Start of SUPPLIED DATA
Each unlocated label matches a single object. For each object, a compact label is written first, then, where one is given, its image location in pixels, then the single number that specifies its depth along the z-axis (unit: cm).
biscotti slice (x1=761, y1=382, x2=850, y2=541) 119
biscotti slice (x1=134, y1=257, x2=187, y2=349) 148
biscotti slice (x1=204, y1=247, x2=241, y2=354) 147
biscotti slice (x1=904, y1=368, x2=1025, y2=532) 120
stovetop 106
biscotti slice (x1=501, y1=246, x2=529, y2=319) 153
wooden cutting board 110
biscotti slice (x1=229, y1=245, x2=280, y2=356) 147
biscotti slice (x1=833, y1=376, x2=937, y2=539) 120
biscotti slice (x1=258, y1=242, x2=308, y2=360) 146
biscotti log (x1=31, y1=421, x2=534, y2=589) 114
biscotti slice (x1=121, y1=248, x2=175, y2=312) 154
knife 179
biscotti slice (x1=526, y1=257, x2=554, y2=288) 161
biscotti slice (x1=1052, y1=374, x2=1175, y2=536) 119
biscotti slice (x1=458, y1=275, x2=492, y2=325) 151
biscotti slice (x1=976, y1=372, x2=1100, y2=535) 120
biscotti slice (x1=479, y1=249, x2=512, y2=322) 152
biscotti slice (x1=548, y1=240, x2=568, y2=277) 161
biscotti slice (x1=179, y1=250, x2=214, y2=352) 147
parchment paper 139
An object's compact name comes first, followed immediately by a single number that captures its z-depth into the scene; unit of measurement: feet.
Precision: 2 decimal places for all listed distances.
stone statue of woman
End of SUPPLIED DATA
Start of SUPPLIED DATA
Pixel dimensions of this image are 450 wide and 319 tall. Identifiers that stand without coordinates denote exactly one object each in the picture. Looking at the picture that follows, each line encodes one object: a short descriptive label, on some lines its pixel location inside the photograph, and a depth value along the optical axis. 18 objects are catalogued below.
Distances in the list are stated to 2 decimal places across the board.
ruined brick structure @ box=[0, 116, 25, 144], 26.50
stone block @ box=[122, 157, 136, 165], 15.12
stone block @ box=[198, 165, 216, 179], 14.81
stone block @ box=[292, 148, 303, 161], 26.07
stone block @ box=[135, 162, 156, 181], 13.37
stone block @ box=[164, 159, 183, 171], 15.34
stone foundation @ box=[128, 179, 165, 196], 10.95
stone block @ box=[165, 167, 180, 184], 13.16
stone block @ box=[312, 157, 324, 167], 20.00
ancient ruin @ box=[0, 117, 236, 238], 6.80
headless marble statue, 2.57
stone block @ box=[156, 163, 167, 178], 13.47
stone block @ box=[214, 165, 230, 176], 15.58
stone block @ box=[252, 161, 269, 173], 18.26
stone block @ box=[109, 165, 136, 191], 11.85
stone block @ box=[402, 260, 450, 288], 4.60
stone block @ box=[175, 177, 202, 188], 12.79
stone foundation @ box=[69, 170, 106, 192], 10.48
End of SUPPLIED DATA
Start of SUPPLIED DATA
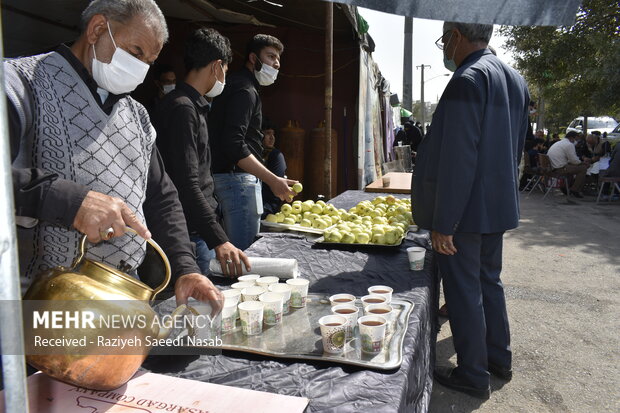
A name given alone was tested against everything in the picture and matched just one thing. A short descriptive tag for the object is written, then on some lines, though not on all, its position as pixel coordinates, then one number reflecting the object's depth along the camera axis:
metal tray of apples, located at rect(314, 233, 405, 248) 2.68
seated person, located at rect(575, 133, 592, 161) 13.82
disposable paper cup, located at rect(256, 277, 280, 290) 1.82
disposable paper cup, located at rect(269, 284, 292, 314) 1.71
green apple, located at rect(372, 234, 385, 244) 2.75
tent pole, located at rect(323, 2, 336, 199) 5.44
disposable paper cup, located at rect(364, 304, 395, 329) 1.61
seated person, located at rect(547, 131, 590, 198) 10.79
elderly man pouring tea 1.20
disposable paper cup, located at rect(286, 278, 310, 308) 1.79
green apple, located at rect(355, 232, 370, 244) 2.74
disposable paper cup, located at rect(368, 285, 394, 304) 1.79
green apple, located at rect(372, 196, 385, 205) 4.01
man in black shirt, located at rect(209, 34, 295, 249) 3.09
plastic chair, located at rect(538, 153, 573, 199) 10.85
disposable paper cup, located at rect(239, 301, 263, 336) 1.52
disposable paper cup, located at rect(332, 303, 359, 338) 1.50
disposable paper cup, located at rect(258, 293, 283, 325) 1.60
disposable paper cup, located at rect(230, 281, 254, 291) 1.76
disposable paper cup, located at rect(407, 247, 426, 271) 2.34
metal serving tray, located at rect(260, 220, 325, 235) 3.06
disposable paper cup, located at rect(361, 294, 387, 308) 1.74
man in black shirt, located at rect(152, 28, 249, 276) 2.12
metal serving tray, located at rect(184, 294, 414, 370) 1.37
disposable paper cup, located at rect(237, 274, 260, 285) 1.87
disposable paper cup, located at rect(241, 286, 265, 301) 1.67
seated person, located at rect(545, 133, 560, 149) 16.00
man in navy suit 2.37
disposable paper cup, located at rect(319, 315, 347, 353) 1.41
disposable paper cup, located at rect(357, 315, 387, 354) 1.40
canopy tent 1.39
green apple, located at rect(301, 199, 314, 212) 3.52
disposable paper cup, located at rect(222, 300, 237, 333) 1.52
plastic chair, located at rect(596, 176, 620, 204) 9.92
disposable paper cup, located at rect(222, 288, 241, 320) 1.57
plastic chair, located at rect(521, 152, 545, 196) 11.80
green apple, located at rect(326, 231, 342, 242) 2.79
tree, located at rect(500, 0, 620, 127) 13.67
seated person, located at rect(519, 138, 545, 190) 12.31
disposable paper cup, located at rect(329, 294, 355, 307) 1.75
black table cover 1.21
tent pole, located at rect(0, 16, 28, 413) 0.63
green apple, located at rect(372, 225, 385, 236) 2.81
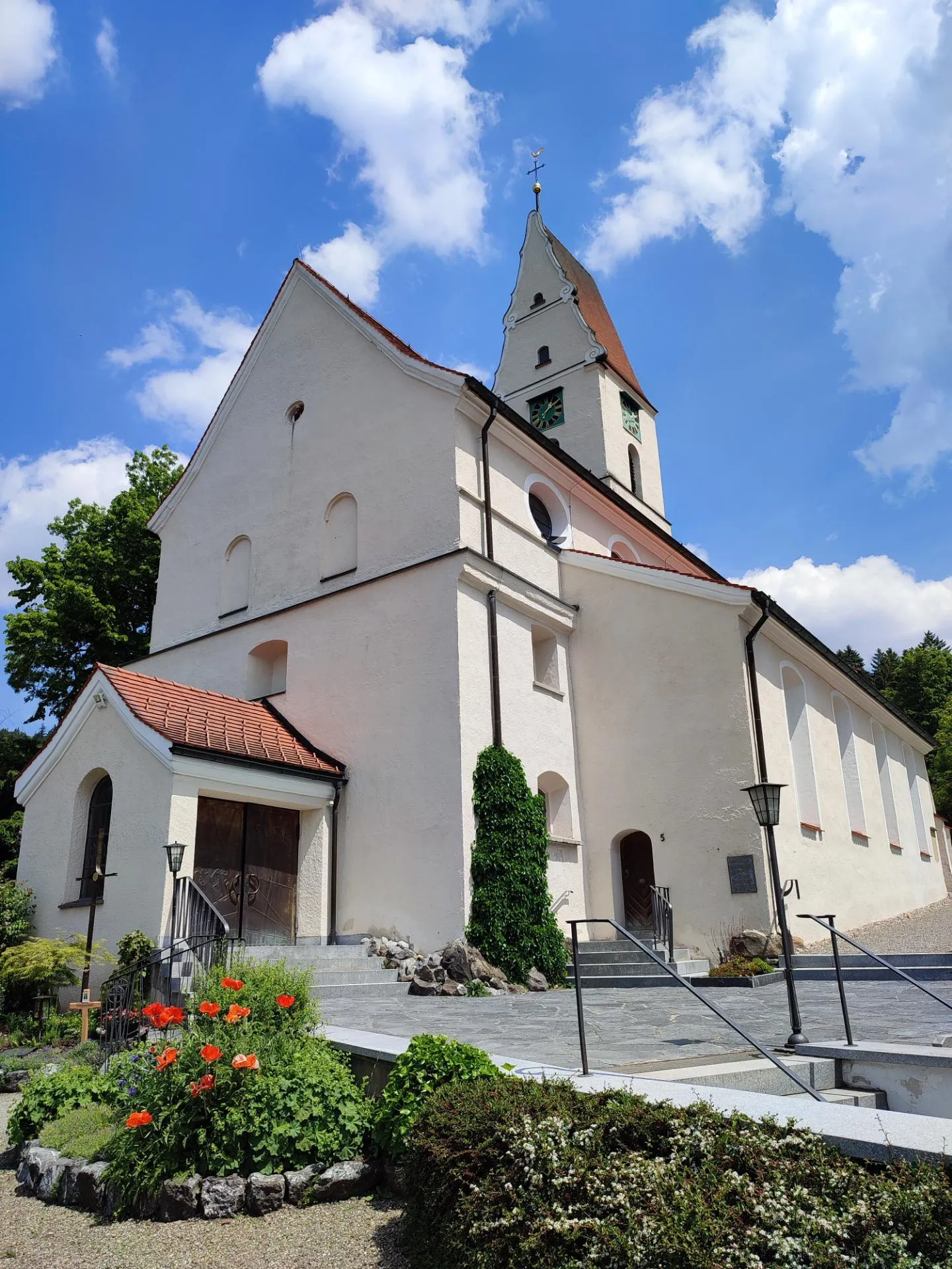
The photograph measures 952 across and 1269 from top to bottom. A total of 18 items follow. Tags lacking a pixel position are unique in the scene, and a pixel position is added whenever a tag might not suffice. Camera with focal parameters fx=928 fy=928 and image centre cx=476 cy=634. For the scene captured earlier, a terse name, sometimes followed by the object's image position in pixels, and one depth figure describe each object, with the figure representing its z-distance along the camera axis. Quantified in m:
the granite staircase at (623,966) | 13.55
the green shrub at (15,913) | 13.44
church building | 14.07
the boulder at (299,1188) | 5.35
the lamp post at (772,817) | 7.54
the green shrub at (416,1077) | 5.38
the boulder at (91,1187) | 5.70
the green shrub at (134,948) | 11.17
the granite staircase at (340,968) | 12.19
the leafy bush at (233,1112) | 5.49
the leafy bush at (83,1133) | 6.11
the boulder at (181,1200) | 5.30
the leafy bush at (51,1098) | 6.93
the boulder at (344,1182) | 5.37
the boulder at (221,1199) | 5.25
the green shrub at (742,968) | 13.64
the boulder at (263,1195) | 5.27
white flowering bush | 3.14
End of SUPPLIED DATA
WHAT YOU SHOULD DO ->
Within the data above, the span starting at the line containing "Precision: 2 decimal" and ending at the line containing "stone statue of woman" is to be retyped exactly, with no other lines.

RESPONSE AREA ->
Precision: 2 decimal places for all listed distances.
stone statue of woman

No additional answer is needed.